§ **SUPPLIED MATERIAL**:
──────────
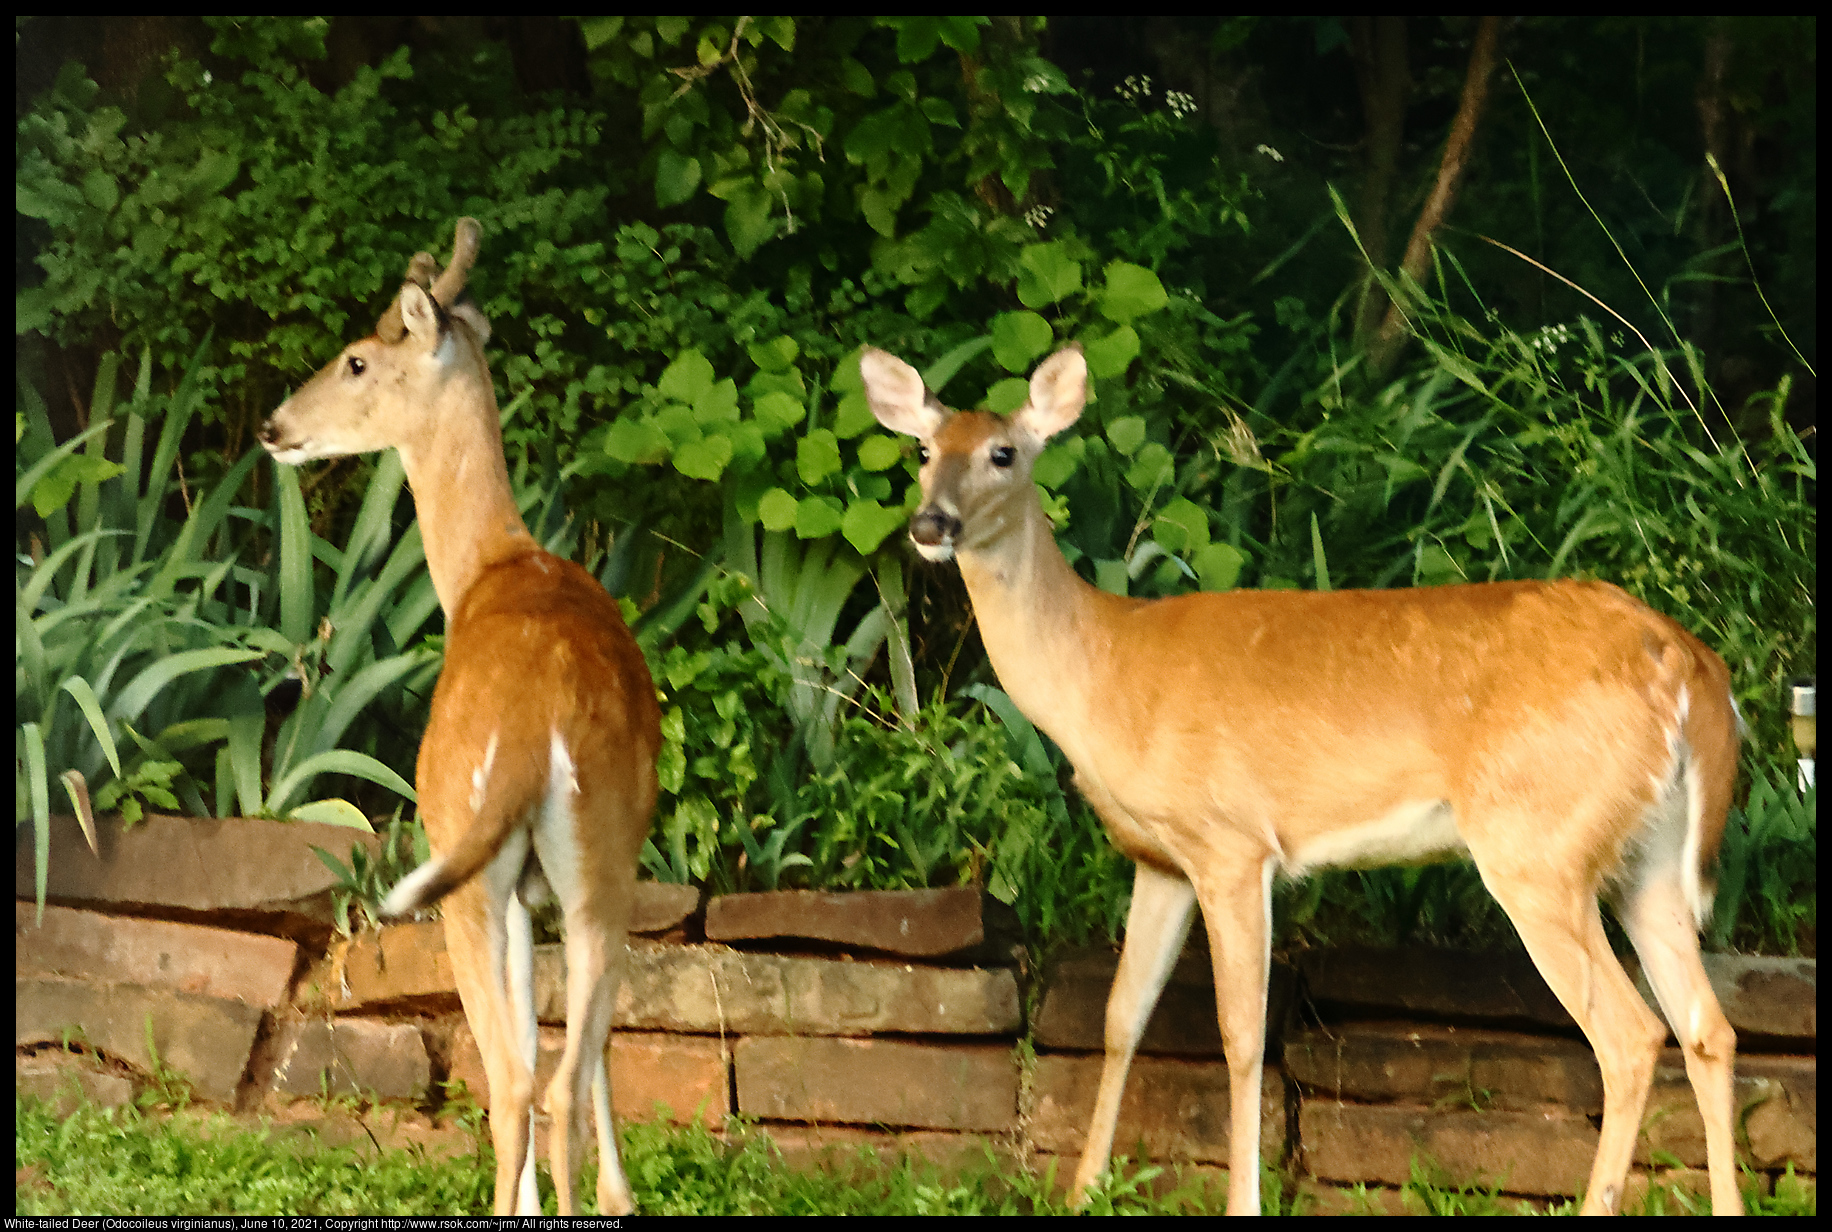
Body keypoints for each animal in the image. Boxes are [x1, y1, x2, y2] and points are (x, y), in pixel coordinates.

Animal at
──────────
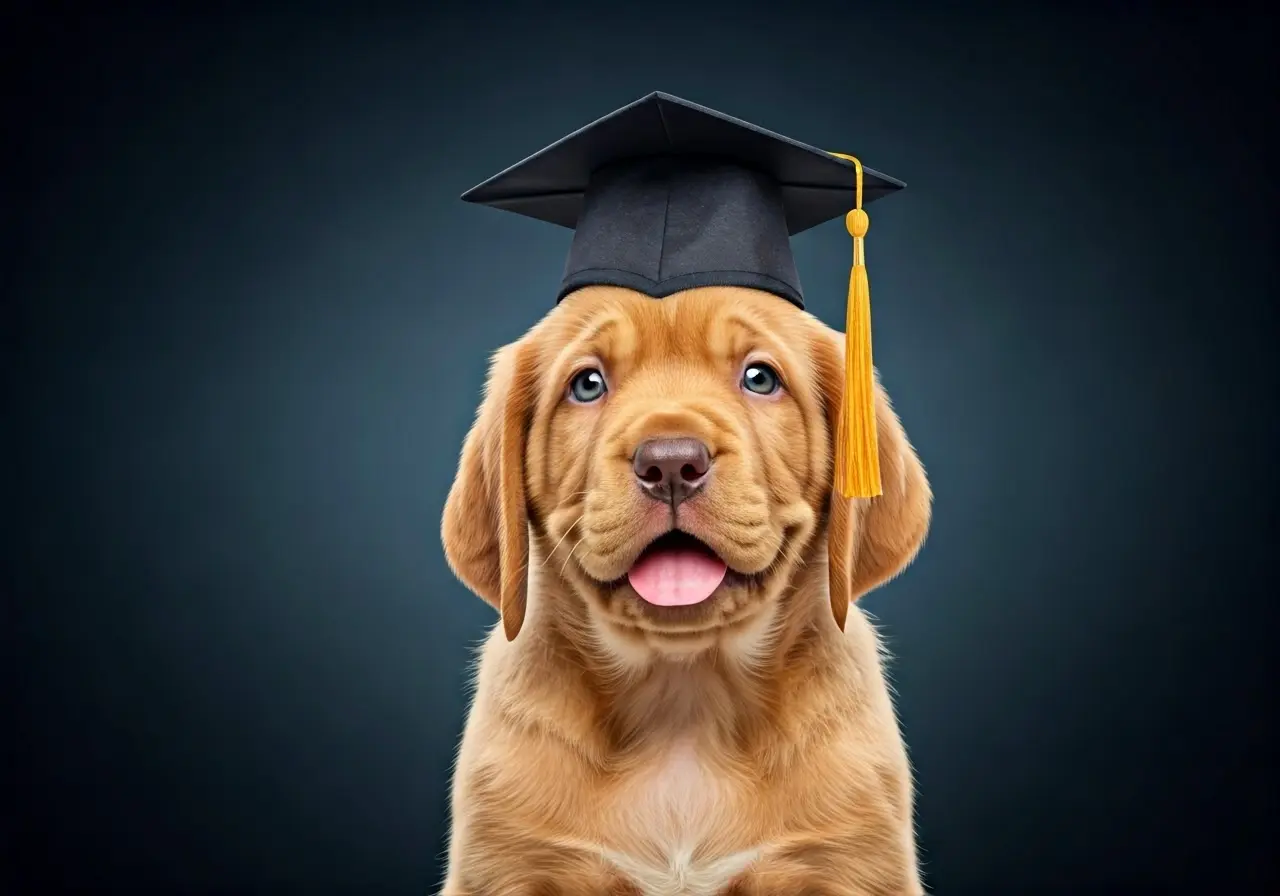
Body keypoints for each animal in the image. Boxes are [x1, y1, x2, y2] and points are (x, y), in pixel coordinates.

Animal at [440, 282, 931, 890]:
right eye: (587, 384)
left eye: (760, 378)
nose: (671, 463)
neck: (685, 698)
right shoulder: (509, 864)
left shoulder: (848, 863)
──────────
§ **PROBLEM DESCRIPTION**: Among the lines above, repeat exactly those from the line with "left eye: (760, 378)" to the line with "left shoulder: (848, 863)", counting both ends.

§ **THE COMPLETED TASK**:
left eye: (760, 378)
nose: (671, 463)
neck: (685, 698)
right shoulder: (509, 864)
left shoulder: (848, 863)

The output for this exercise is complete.